Recovering From Disaster

Pizza Marketplace.com:

In the summer of 2007, Margaret Cruz learned the importance of planning for emergencies. Her pizzeria, Margarita’s Pizzeria in State College, Pa., was destroyed by a fire.

She was on her way to work when she got the call.

“One of my employee’s dad is a fireman,” Cruz said. “He heard about the fire on the scanner. I couldn’t believe it was happening.”

It took Cruz about 10 minutes to drive to the pizzeria. By that time, her business was engulfed in flames.

Experts in disaster prevention recommend that operators like Cruz write an emergency plan to better cope with crime, fires or natural disasters if they occur. Having such a plan in place, they say, is the key to protecting a business and its future.

While no one likes to think about the devastation a disaster can create, fires, earthquakes and tornados do happen. According to the U.S. Department of Homeland Security, the number of declared major disasters nearly doubled in the 1990s compared to the previous decade.

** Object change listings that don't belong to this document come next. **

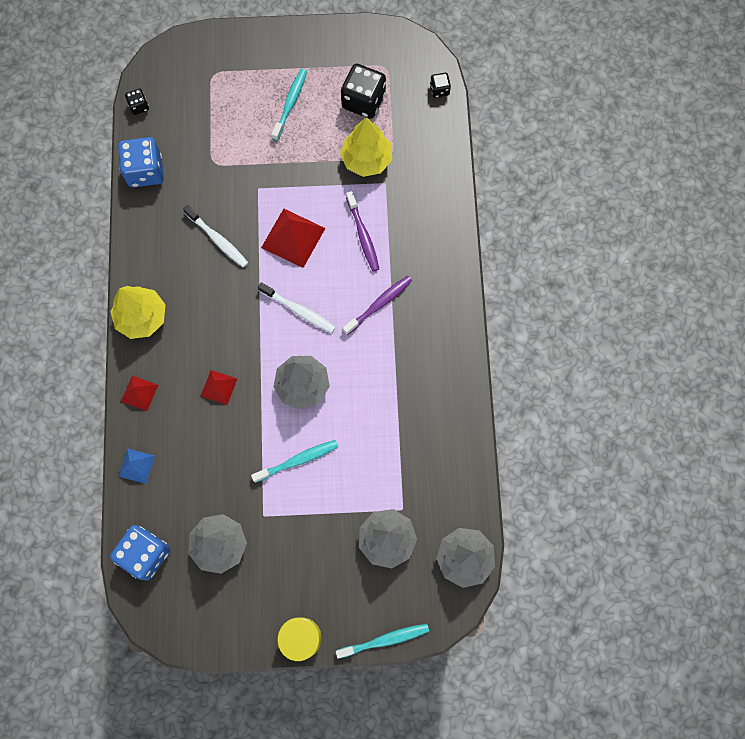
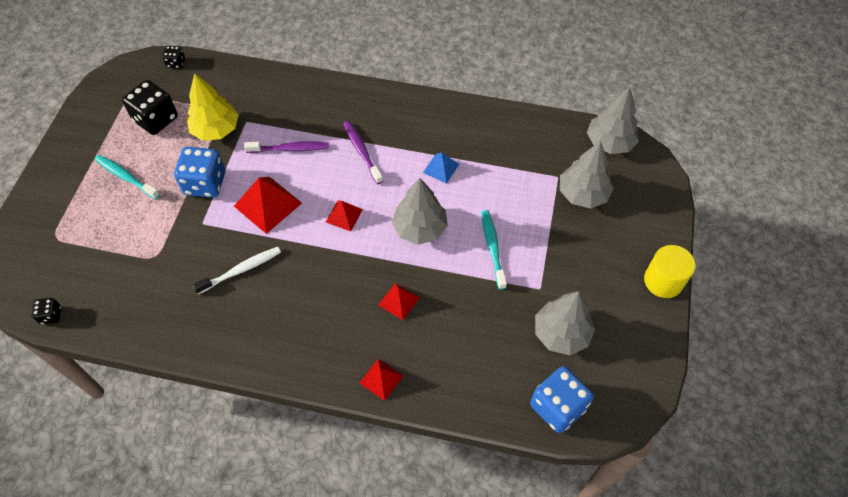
camera: 75 degrees left, 15 degrees down
(136, 465) = (460, 397): blue pyramid -> blue pyramid (441, 168)
(142, 317) = (297, 360): yellow tree -> none
(145, 171) = (131, 324): blue dice -> blue dice (205, 183)
(299, 310) = (344, 215): white toothbrush -> red pyramid
(385, 640) = (673, 215): turquoise toothbrush -> none

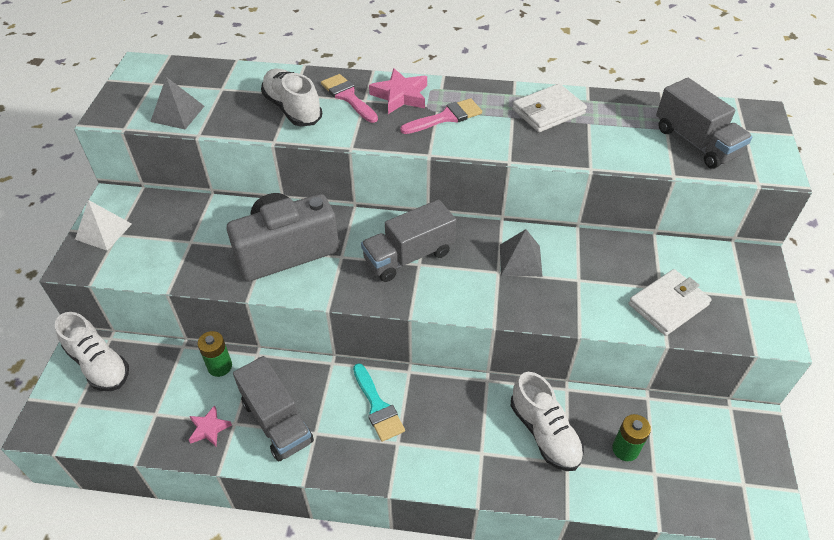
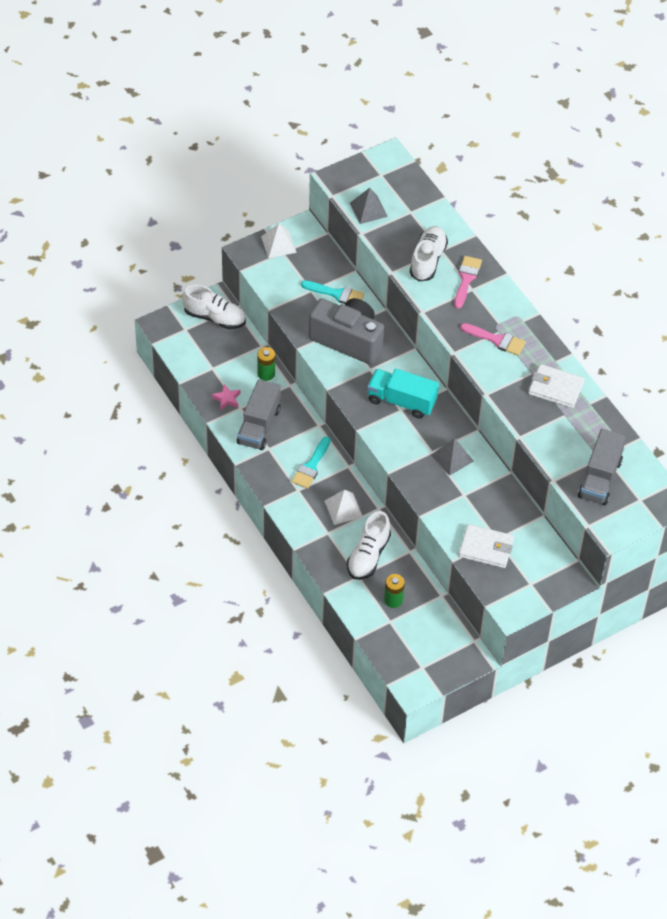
camera: 50 degrees right, 5 degrees up
(99, 364) = (215, 317): white shoe -> white shoe turned 75 degrees counterclockwise
(220, 224) = (337, 294): none -> turquoise brush
(400, 96) = (494, 304): pink star -> none
(409, 256) = (401, 401): grey truck -> turquoise truck
(461, 414) = (343, 508): none -> white pyramid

“The irony of (emergency planning) is you want to be prepared for something, but it’s not like you want to practice being prepared for it,” said Andrew Hatzis, vice president of operations and training for ADIR Restaurants Inc., master franchisor of fried chicken restaurant Pollo Campero. “You want to be prepared for something, but at the same time, you hope it’s never something that happens to you.”